How often does the googly robot beast visit a site 

If it visited at the month end does it return a month later or is it totally random 

Many thanks


----------



## vivi (Aug 2, 2006)

It depends.
If your PR(page rank) is higher, it will visit your site per week,even per 3 days.
Our company new sites was built 2 weeks ago, now it was recorded 20 pages by Google, very fast if you find the right way.

PS: The Yahoo, Msn seems a little slower, our sites was only recorded 2 pages by Yahoo, one page by MSN. Need some patience.


----------



## Xenyo (Jun 9, 2006)

As Vivi said , it really depends on the inbound links to your site. I have sites that get bombarded by Google on a daily basis.


----------



## kentphoto (Jan 16, 2006)

Check the schedule by using this service for your site:

https://www.google.com/accounts/Ser.../webmasters/sitemaps/siteoverview?hl=en&hl=en


----------



## Ujudgnme2 (Mar 28, 2006)

BIGNUMPT said:


> Hello everybody,
> 
> How often does the googly robot beast visit a site
> 
> ...


 
Excuse my ignorance, what does the google bot do?


----------



## Rodney (Nov 3, 2004)

> Excuse my ignorance, what does the google bot do?


It basically searches the web and follows links on existing websites to find new webpages to index and add to the Google search engine database.


----------



## L00T (Feb 8, 2007)

What I often see is that as soon as your site is indexed by Googlebot it tries to come back for indexing at least once a day (in combo with the image bot).
You can control this proces with meta tags or making a robots.txt file.


----------



## badalou (Mar 19, 2006)

2 things you need to get indexed by a googlebot is content and linkage. Make sure you home page content contains enough words that sum up what your site is a bout and what people may search for. Example is my cat site.. when people search "pedigree cats" they will find my cat site in the top 5 of 2,000,000. I have numerous links on other sites of people who raise pedigree cats and I use the word pedigree in my content as well as meta files. So the googlebot spiders like me.


----------



## Useless (Feb 16, 2007)

Though those friendly SE bot visits can depend on a number of factors, you can add a couple of metatags in the <head> of your pages to help bring them back and tell them that "yes, I want this page indexed."

<meta name="robots" content="Index, Follow" />
<meta name="revisit-after" content="7 Days" />

The first tells the bot that you want the page indexed.
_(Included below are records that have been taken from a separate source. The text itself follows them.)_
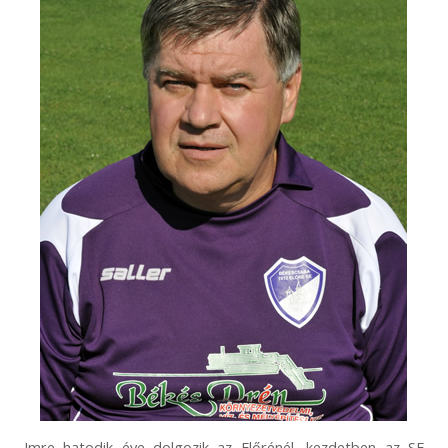
Imre hatodik éve dolgozik az Előrénél, kezdetben az SE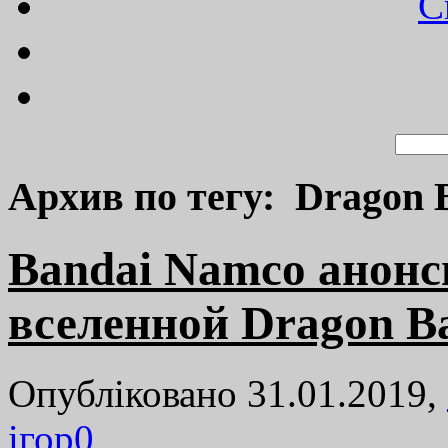
C
Архив по тегу: Dragon B
Bandai Namco анонс
вселенной Dragon Ba
Опубліковано 31.01.2019,
ігор
0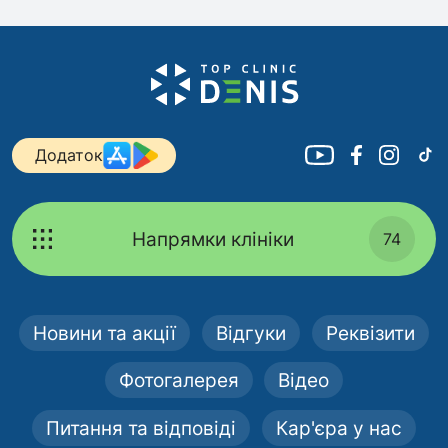
Додаток
Напрямки клініки
74
Новини та акції
Відгуки
Реквізити
Фотогалерея
Відео
Питання та відповіді
Кар'єра у нас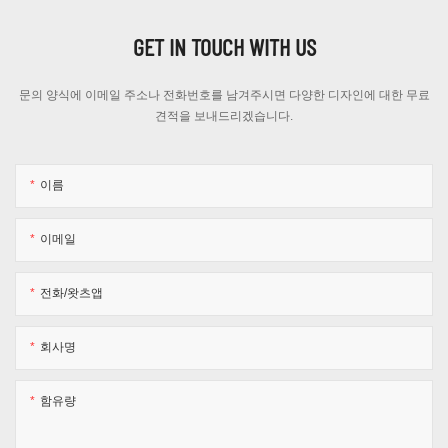
GET IN TOUCH WITH US
문의 양식에 이메일 주소나 전화번호를 남겨주시면 다양한 디자인에 대한 무료
견적을 보내드리겠습니다.
이름
이메일
전화/왓츠앱
회사명
함유량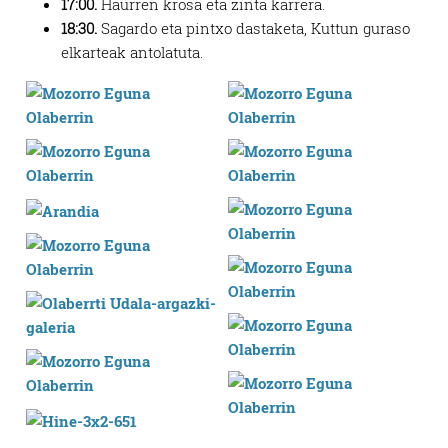
17:00.
Haurren krosa eta zinta karrera.
18:30.
Sagardo eta pintxo dastaketa, Kuttun guraso
elkarteak antolatuta.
That doesn't mean that it will be. That's up the SE. If the page is deemed worthy, it is going to indexed unless you change Index to NoIndex. Obvioulsy, don't need that tag in order to be indexed. (Most metatags are antiquated and all but ignored by the big SEs these days.)

The second pretty much tells the bot that you update your page every so many days and that you'd like them to drop by again during that time period to see your changes.

Now, where your pages appear in the search results is dependent on content, inbound links, and sometimes the age of your site. Write good, original keyword-rich text and name your images with keywords/phrases that appear on that particular page. Search engine marketing requires patience. The changes you make today will not pop you up higher in the results quickly. With time and tweaking, you'll get there.


----------



## Chris (Sep 19, 2005)

I must've done something right.. Rodney, how often do you get bots on this forum? Yahoo, MSN and Google are on mine 24/7.


----------